Task brief =>
Pick each line containing "down" out of the records.

Records shown =>
--- START ---

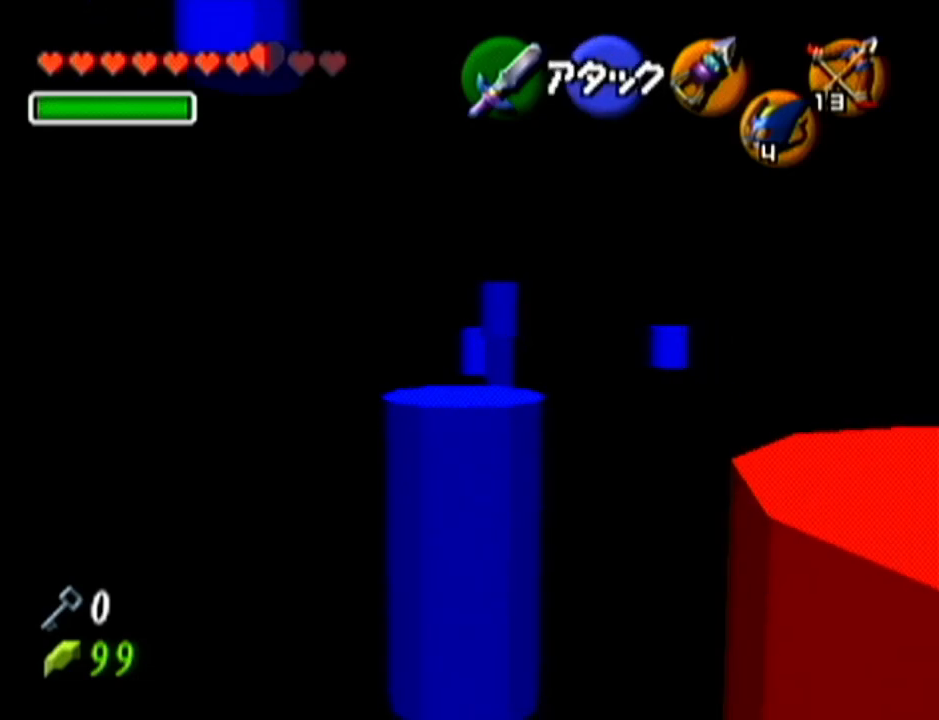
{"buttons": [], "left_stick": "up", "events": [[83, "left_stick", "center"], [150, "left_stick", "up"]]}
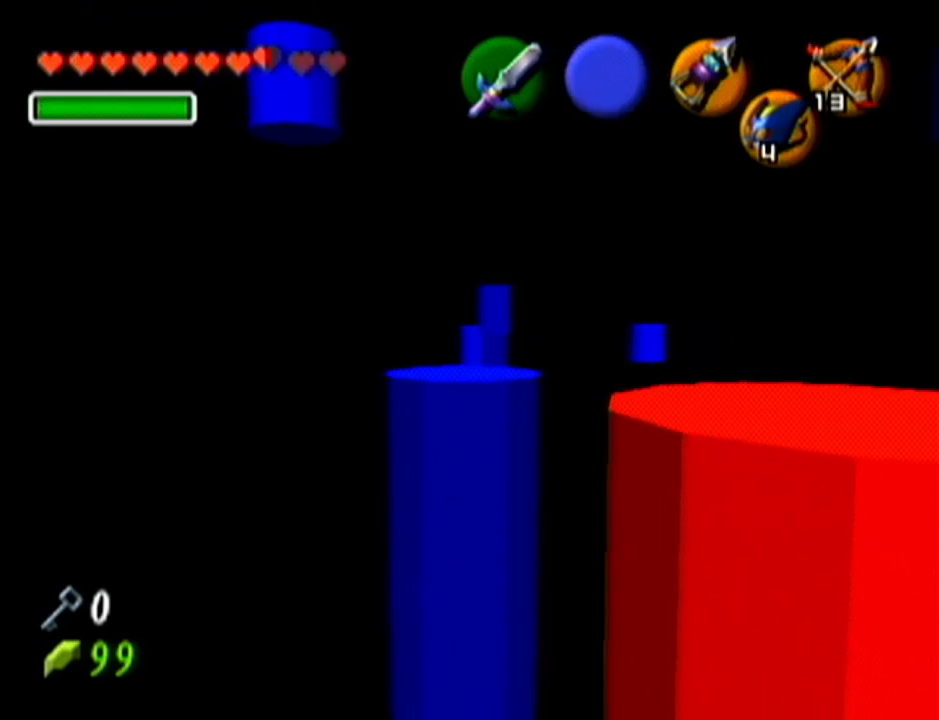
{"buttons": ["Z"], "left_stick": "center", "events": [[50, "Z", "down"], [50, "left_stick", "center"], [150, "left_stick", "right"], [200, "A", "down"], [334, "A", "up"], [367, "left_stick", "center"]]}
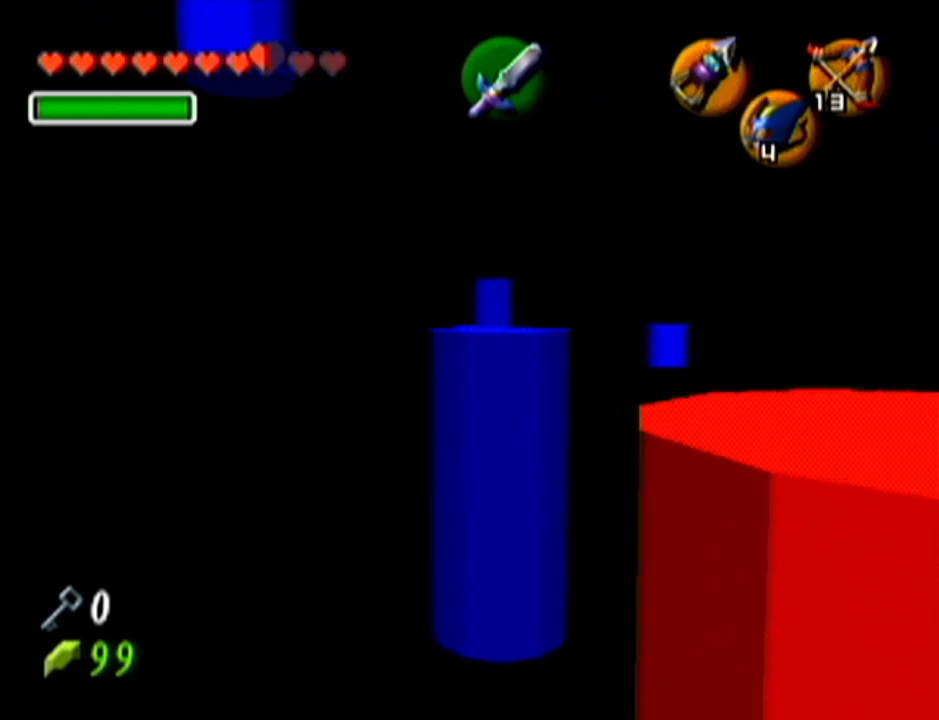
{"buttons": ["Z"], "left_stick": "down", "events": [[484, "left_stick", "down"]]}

--- END ---
--- START ---

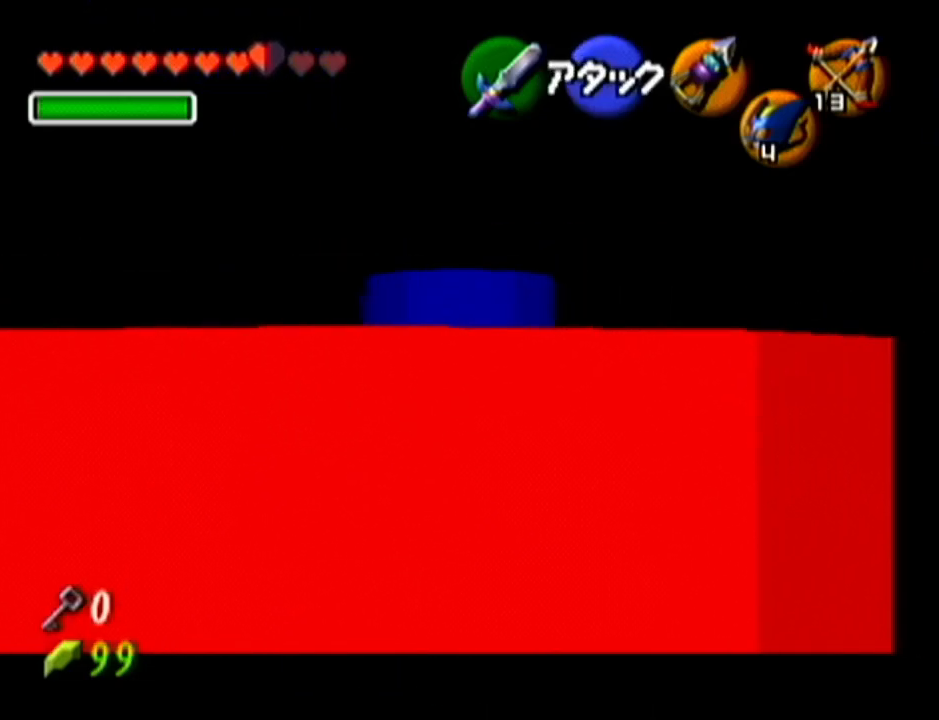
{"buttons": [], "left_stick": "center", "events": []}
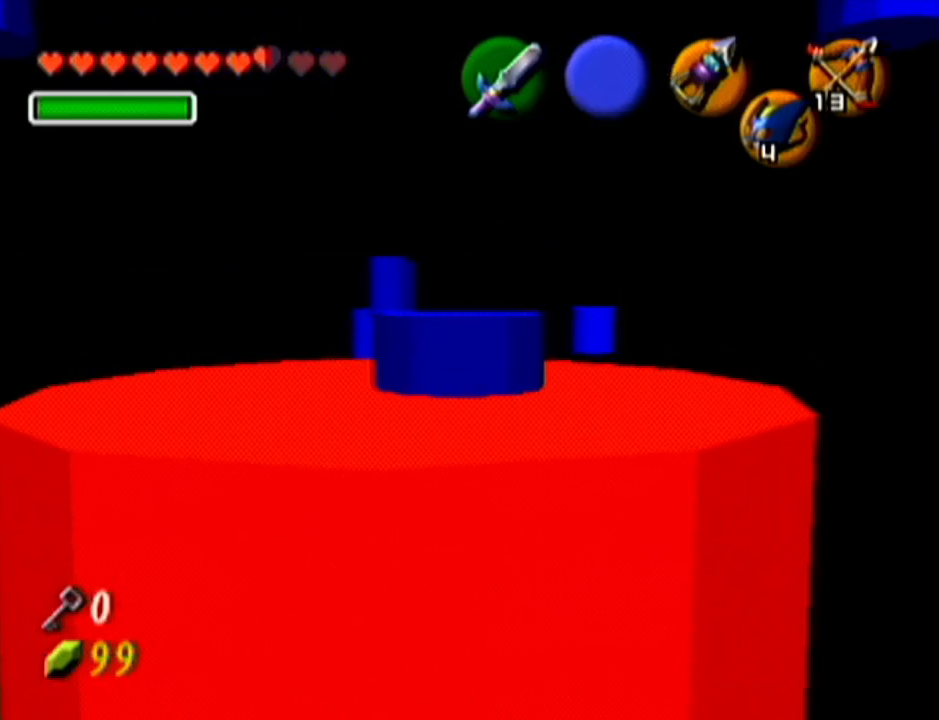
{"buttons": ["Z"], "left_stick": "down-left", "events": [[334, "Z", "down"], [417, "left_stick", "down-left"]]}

--- END ---

Problem solution =>
{"buttons": ["Z"], "left_stick": "center", "events": [[50, "Z", "down"], [50, "left_stick", "center"], [150, "left_stick", "right"], [200, "A", "down"], [334, "A", "up"], [367, "left_stick", "center"]]}
{"buttons": ["Z"], "left_stick": "down", "events": [[484, "left_stick", "down"]]}
{"buttons": ["Z"], "left_stick": "down-left", "events": [[334, "Z", "down"], [417, "left_stick", "down-left"]]}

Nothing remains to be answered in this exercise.